▶ DOCUMENT PASSAGE
According to a second variant of the process according to the invention, a solid-liquid separation step c) is carried out after carrying out step a) and before carrying out step b). This second variant is in particular illustrated in figures 7 and 8. In this case, the liquid effluent (2) obtained from step a) is sent to a solid-liquid separation step c), leading to the separation of the liquid phase containing the extracted phthalates from the solid phase containing the PVC plastic depleted in one or more phthalates. As a result, for this second variant, steps a) and b) form the object of two distinct and separate operations. Step c) thus gives rise to a solid stream (6) comprising the PVC plastic depleted in one or more phthalates and a first liquid stream (18), which contains the phthalate or phthalates extracted in step a) and is then sent to step b) for the transformation of said phthalates by transesterification. This second variant is particularly suitable in cases where the PVC feedstock to be treated would lead to the formation of a solid phase during step a) that is unfavorable (in terms of chemical or rheological properties, etc.) for carrying out the transesterification chemistry.

For example, according to an embodiment according to this second variant of the method as shown in Figures 7 and 8, where step c) is carried out between steps a) and b), steps a) and c) according to the invention may be carried out continuously in the same discontinuous reactor, which has a device for filtering the liquid effluent (2) allowing several cycles of extraction of phthalates from the solid phase and a device for withdrawing at least the solid phase (6) allowing the final recovery of the target PVC plastic.

For another example, step c) may be carried out by centrifugation of the liquid effluent (2) or (3) comprising a liquid phase containing at least the extracted phthalates and/or DAP and the solid phase obtained from step a), leading to the separation of solids (6) and advantageously to the return of said solids in whole or in part to step a), preferably placed in suspension beforehand, for example by supplying a solvent (9) (not shown in the figure), until reusable target PVC plastic is produced.

(Step d) of liquid-liquid separation)
The process according to the invention comprises at least a liquid-liquid separation step d) for extracting the DAP of formula C ₆ H ₄ (COOC _n H _2n+1 ) ₂ from the liquid phase obtained on completion of the implementation of steps a), b) and c).

The liquid stream ((4), (13)) containing said liquid phase is advantageously fed to this liquid-liquid separation step d), thus making it possible to produce at least a first liquid effluent (stream (5) or (14) according to the figure) containing DAP and a second liquid effluent (stream (7) or (12) according to the figure) containing at least said solvent.

▶ WORK ORDER 1
Print the part of the PVC process passage between "The liquid stream" and "least said solvent.", inclusive, without changing a word.

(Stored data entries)

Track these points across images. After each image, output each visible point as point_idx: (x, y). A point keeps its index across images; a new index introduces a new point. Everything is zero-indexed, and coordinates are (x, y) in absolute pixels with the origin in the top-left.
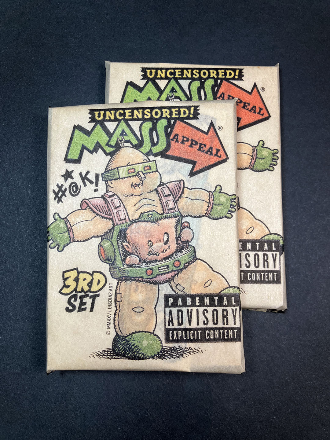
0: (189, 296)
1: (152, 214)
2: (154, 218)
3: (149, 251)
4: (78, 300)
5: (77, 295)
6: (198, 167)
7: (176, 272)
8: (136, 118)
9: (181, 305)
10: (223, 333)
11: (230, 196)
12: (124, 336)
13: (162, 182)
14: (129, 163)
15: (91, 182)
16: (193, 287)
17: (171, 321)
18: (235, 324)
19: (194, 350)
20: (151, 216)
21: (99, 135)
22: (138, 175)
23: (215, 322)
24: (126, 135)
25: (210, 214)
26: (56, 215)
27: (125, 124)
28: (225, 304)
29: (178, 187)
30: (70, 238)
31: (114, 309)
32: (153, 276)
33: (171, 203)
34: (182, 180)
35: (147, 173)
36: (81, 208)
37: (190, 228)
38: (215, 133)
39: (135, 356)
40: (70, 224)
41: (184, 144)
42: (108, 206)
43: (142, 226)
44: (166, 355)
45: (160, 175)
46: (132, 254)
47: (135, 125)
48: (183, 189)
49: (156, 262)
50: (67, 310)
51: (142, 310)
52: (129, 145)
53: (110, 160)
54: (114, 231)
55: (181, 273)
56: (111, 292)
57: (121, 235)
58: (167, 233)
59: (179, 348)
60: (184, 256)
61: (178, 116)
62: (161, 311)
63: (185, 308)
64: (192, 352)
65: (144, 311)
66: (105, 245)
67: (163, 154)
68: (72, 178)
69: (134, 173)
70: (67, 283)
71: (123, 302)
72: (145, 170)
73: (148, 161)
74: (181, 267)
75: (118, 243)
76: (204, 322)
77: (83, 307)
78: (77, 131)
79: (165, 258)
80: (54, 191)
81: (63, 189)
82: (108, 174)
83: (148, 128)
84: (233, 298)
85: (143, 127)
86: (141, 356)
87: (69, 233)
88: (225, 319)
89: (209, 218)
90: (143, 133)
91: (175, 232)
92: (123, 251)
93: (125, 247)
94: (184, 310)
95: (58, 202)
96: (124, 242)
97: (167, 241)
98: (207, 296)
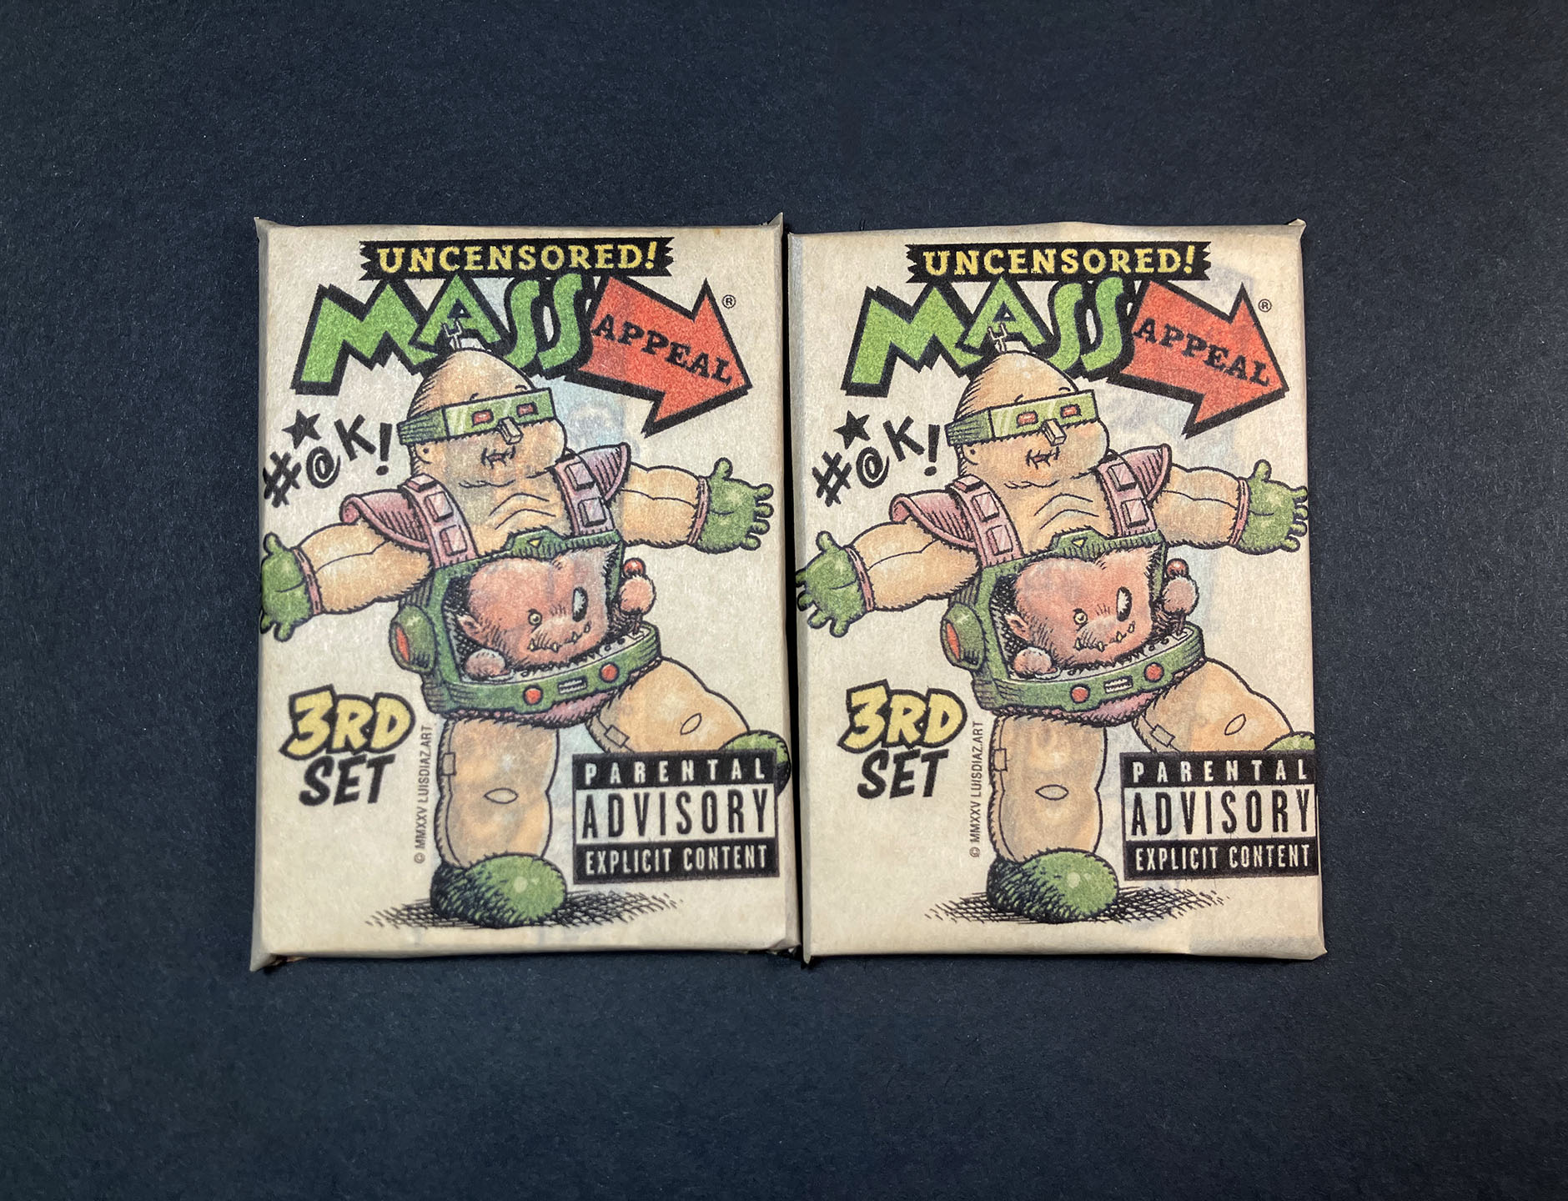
0: (1185, 756)
1: (1085, 539)
2: (1091, 546)
3: (1078, 639)
4: (892, 767)
5: (886, 753)
6: (1205, 414)
7: (1150, 696)
8: (1039, 271)
9: (1166, 780)
10: (1275, 852)
11: (1292, 490)
12: (1017, 863)
13: (1111, 451)
14: (1022, 396)
15: (918, 449)
16: (1196, 735)
17: (1139, 822)
18: (1304, 828)
19: (1200, 897)
20: (1081, 542)
21: (937, 319)
22: (1044, 428)
23: (1254, 824)
24: (1012, 318)
25: (1241, 538)
26: (825, 537)
27: (1008, 289)
28: (1281, 777)
29: (1155, 465)
30: (865, 602)
31: (987, 790)
32: (1089, 704)
33: (1135, 508)
34: (1165, 445)
35: (1069, 426)
36: (891, 518)
37: (1189, 578)
38: (1250, 318)
39: (1047, 913)
40: (863, 564)
41: (1171, 346)
42: (963, 515)
43: (1058, 570)
44: (1129, 909)
45: (1106, 430)
46: (1032, 645)
47: (1036, 292)
48: (1169, 469)
49: (1097, 668)
50: (863, 791)
51: (1062, 793)
52: (1020, 346)
53: (967, 390)
54: (980, 582)
55: (1164, 698)
56: (978, 746)
57: (999, 593)
58: (1125, 590)
59: (1160, 893)
60: (1172, 651)
61: (1152, 270)
62: (1111, 795)
63: (1175, 789)
64: (1195, 902)
65: (1069, 797)
66: (960, 621)
67: (1114, 373)
68: (867, 438)
69: (1033, 423)
70: (860, 720)
71: (1012, 771)
72: (1064, 418)
73: (1072, 390)
74: (1164, 682)
75: (992, 615)
76: (1225, 824)
77: (904, 784)
78: (875, 305)
79: (1123, 658)
80: (816, 472)
81: (841, 467)
82: (963, 428)
83: (1073, 302)
84: (1300, 762)
85: (1058, 299)
86: (1064, 914)
87: (860, 585)
88: (1280, 816)
89: (1240, 549)
90: (1058, 314)
91: (1147, 587)
92: (1007, 636)
93: (1012, 626)
94: (1174, 793)
95: (828, 503)
96: (1009, 614)
97: (1127, 611)
98: (1232, 756)
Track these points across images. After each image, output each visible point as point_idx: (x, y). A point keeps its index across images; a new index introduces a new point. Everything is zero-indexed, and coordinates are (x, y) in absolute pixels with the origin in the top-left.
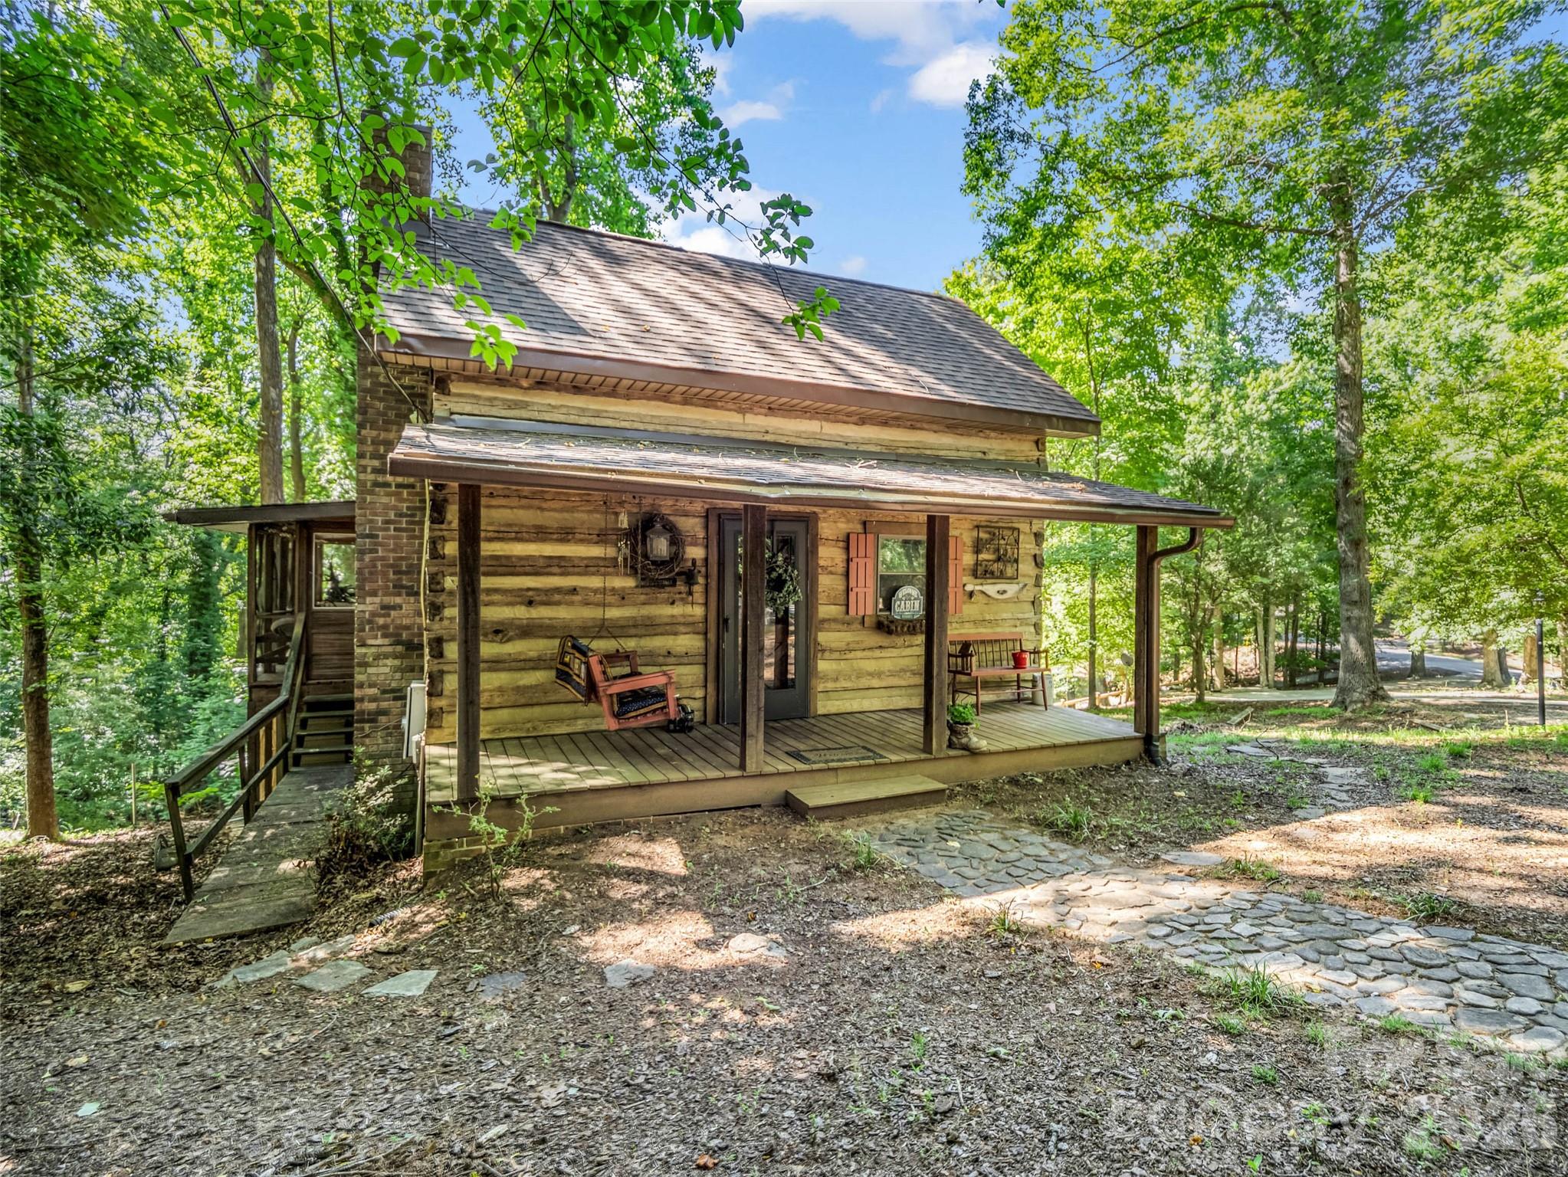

▶ WORK ORDER 2
Output the lines of the listing from its start through the line holding "36: (81, 208)", inclusive, repeating each one unchanged. Leave the pictures out of your answer.

▶ TASK SOLUTION 1
The liquid stream ((4), (13)) containing said liquid phase is advantageously fed to this liquid-liquid separation step d), thus making it possible to produce at least a first liquid effluent (stream (5) or (14) according to the figure) containing DAP and a second liquid effluent (stream (7) or (12) according to the figure) containing at least said solvent.

▶ TASK SOLUTION 2
Track these points across images. After each image, output each visible point as point_idx: (x, y). A point keeps its index across images; a new index introduces a new point. Everything is zero-indexed, and coordinates are (x, y) in absolute pixels with the origin in the top-left.
0: (189, 296)
1: (152, 214)
2: (154, 218)
3: (149, 251)
4: (78, 300)
5: (77, 295)
6: (198, 167)
7: (176, 272)
8: (136, 118)
9: (181, 305)
10: (223, 333)
11: (230, 196)
12: (124, 336)
13: (162, 182)
14: (129, 163)
15: (91, 182)
16: (193, 287)
17: (171, 321)
18: (235, 324)
19: (194, 350)
20: (151, 216)
21: (99, 135)
22: (138, 175)
23: (215, 322)
24: (126, 135)
25: (210, 214)
26: (56, 215)
27: (125, 124)
28: (225, 304)
29: (178, 187)
30: (70, 238)
31: (114, 309)
32: (153, 276)
33: (171, 203)
34: (182, 180)
35: (147, 173)
36: (81, 208)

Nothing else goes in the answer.